## BEGIN Passage to read

After years of resistance, Nintendo is finally ready to begrudgingly move into the modern era with its upcoming paid online service for the Switch. Considering the company’s spotty history with online gaming – remember when we were advised to think of the anonymous opponents in Smash Bros. Brawl’s Wi-Fi play as ‘simple scarecrows’? – our expectations were less than lofty, and at least at first glance, the Nintendo Switch Online service hasn’t quite filled us with confidence. Offering less functionality than its rivals, its major benefits over the current free scheme would seem to be better speed, and better stability, something Nintendo has been in desperate need of for years.
So yes, though we may look back fondly on the briefly thriving leaderboards and sluggish framerate of Mario Strikers Charged online play on the Wii, a paid service (particularly one so modestly priced) had to happen, sooner or later.
This much is fairly cut and dry, but there is perhaps more here than meets the eye, with Nintendo casting a wider net than those who simply want stable connections and cloud storage facilities for their save files. To some, online play was merely a novelty that they were only interested in when it didn’t cost them anything, and they would have been happy to continue with only local multiplayer. There had to be a hook, an incentive; something that would make them feel compelled to pay, in spite of their apparent apathy.
And Mario Tennis Aces could be the brightly colored Trojan horse that tells us exactly how they intend to do it.
June will bring the first of many online tournaments that incentivize participation. The Pre-Launch Online Tournament demo event rewards all players with an alternate costume for Mario, in this case, his classic plumbing attire. At this point, it remains unclear whether this will be the only opportunity to receive the outfit, and with nothing to lose but your time (and potentially your pride, should you be particularly dreadful at Mario Tennis), there is absolutely no reason not to download the demo when it becomes available on the eShop later this month.
As the famous phrase goes, the first one’s free.

## END Passage to read
## BEGIN Raw records

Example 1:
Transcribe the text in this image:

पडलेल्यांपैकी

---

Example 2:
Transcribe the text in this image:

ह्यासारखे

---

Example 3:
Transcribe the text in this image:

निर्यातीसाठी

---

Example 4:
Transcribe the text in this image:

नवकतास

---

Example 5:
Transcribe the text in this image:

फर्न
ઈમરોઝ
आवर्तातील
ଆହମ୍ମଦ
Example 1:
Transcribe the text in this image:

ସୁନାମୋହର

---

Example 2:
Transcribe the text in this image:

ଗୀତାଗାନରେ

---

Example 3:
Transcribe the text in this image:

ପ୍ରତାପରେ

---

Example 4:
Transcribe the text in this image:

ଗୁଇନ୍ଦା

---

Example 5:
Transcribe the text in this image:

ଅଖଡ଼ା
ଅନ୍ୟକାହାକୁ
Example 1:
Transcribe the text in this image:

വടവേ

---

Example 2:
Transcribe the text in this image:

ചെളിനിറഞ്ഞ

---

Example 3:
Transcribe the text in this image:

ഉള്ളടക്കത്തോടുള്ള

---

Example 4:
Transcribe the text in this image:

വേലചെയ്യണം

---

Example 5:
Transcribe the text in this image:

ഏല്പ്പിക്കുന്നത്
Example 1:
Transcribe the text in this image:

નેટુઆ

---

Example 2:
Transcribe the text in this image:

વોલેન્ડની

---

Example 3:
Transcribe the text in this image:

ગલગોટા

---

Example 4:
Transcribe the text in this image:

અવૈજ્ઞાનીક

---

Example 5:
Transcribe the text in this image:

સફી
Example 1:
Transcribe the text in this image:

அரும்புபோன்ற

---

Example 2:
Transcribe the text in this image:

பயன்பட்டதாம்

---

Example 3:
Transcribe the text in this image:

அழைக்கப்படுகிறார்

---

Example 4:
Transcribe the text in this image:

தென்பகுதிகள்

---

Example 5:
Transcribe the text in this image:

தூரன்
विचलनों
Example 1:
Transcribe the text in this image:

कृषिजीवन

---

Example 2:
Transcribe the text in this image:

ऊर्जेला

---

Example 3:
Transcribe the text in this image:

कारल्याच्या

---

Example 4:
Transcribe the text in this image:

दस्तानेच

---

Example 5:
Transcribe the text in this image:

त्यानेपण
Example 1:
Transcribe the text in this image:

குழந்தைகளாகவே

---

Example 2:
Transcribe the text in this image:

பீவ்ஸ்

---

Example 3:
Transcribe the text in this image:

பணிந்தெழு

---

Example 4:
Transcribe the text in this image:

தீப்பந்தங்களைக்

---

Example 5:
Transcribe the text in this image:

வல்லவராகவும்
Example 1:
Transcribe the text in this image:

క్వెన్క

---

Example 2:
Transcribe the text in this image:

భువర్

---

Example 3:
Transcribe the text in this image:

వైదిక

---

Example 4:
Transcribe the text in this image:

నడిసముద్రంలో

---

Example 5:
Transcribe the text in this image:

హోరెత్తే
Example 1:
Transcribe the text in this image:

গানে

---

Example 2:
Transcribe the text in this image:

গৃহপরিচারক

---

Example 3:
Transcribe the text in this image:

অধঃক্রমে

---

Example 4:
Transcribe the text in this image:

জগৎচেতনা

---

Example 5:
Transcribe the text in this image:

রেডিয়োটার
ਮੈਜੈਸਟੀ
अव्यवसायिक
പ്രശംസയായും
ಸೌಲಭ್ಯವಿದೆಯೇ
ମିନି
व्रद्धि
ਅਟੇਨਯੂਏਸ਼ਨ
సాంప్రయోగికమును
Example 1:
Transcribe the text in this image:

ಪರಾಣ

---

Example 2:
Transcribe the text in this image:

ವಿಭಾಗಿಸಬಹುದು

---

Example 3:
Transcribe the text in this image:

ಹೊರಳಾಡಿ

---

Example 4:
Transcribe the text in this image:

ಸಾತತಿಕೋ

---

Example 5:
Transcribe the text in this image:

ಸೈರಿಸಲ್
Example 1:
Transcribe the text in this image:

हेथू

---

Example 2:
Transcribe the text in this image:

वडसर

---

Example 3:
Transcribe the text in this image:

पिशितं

## END Raw records

> Objective A: From the Nintendo Switch Online article, print the part that opens with the words containing "So yes, though" and closes with "their apparent apathy.".
> Objective B: According to the Nintendo Switch Online article, what reward does the Pre-Launch Online Tournament demo event give all players?

> Task result A:
So yes, though we may look back fondly on the briefly thriving leaderboards and sluggish framerate of Mario Strikers Charged online play on the Wii, a paid service (particularly one so modestly priced) had to happen, sooner or later.
This much is fairly cut and dry, but there is perhaps more here than meets the eye, with Nintendo casting a wider net than those who simply want stable connections and cloud storage facilities for their save files. To some, online play was merely a novelty that they were only interested in when it didn’t cost them anything, and they would have been happy to continue with only local multiplayer. There had to be a hook, an incentive; something that would make them feel compelled to pay, in spite of their apparent apathy.

> Task result B: An alternate costume for Mario: his classic plumbing attire.